According to Kasimatis, one of the detainees was Kouroupis. All detainees were in very bad condition. The Kasimatis report also mentions that following the intelligence received by the field intelligence officer who had posed as a fisherman, the Greek intelligence service organised a rescue attempt to free Kouroupis and other Greek prisoners at Bolu. During the rescue attempt, fire was exchanged and a Greek intelligence officer was killed. Since that time, the fate of Kouroupis is unknown. To date, the Greek government has not commented on the rescue attempt.

==Aftermath==
Kouroupis' wife, Mary Kouroupis, is president of the Panhellenic Committee of Missing and Undeclared Prisoners (Πανελλήνια Επιτροπή Αγνοουμένων και Αδηλώτων Αιχμαλώτων). As president of the organisation, she visits Cyprus annually with the relatives of the disappeared to take part in protests against the Turkish invasion and continuing military presence on Cyprus. The protesters are flown to Cyprus with cargo planes provided by the Hellenic Air Force.
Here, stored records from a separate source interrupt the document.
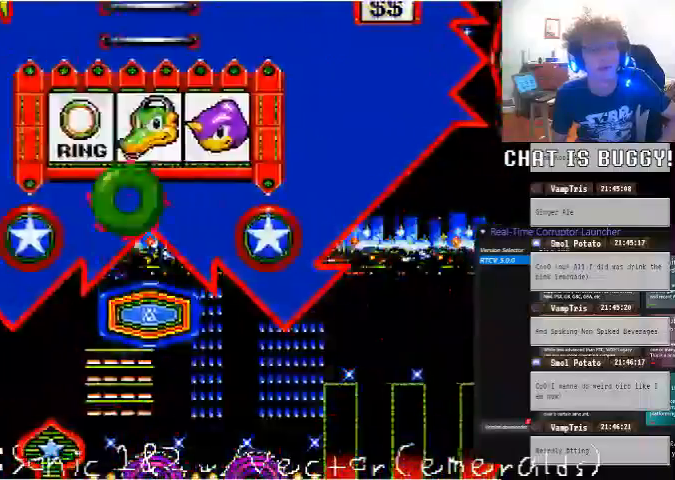
{"dt_ms": 500, "buttons": ["DPAD_RIGHT"], "left_stick": "center", "right_stick": "center", "events": [[350, "DPAD_RIGHT", "down"]]}
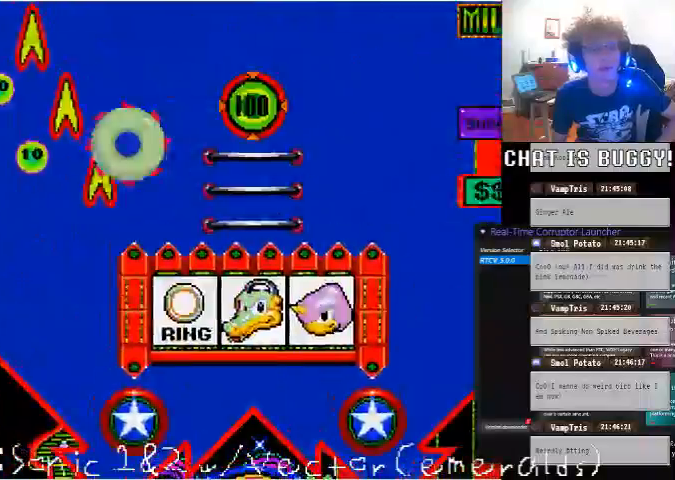
{"dt_ms": 500, "buttons": ["DPAD_RIGHT"], "left_stick": "center", "right_stick": "center", "events": [[200, "DPAD_RIGHT", "up"], [450, "DPAD_RIGHT", "down"]]}
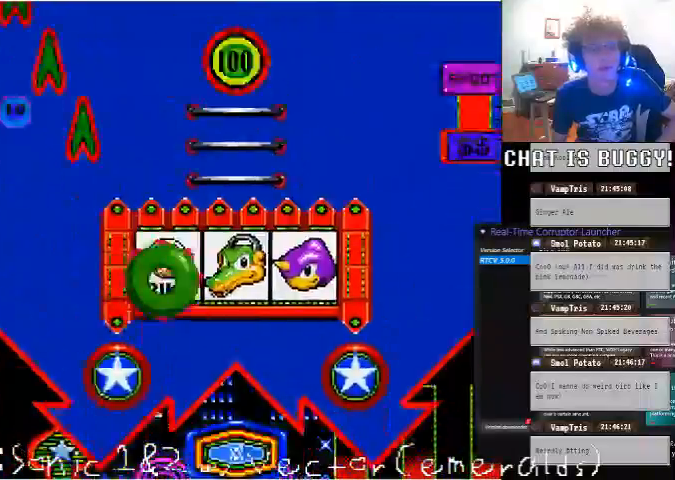
{"dt_ms": 1000, "buttons": [], "left_stick": "center", "right_stick": "center"}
In 2000, during her visit to Cyprus, Mary Kouroupis expressed her concern that DNA tests and exhumations should not be the only activities related to the disappeared of the conflict, but the discussion should also include those who may still be alive.

==Posthumous honours and legacy==
On 12 December 2008, Colonel Kouroupis was posthumously awarded the rank of Lieutenant General of the Hellenic Army, the highest military rank of the Hellenic Army. In an interview to the Ta Nea newspaper in 2009, Kouroupis' wife, Mary Kouroupis, said that apart from the posthumous rank promotion, the Greek state has not provided further recognition to the fallen or disappeared in the conflict of 1974.

On 20 July 2014, on the 40th anniversary of the Turkish invasion of Cyprus, representatives of the sister cities of Kalamata and Aglantzia, took part in a ceremony at the metropolitan cathedral of Kalamata recognising the fallen citizens of Kalamata who were killed defending Cyprus during the conflict in 1974. During the eulogy, the municipality of Aglantzia announced the naming of one of its streets in honour of Pavlos Kouroupis. Pavlou Kouroupi Street, in the Aglantzia suburb of Nicosia is named after him. In Kalamata, the bust of Kouroupis has been erected in Panayiotis Foteas square in front of the Messinia Directorate.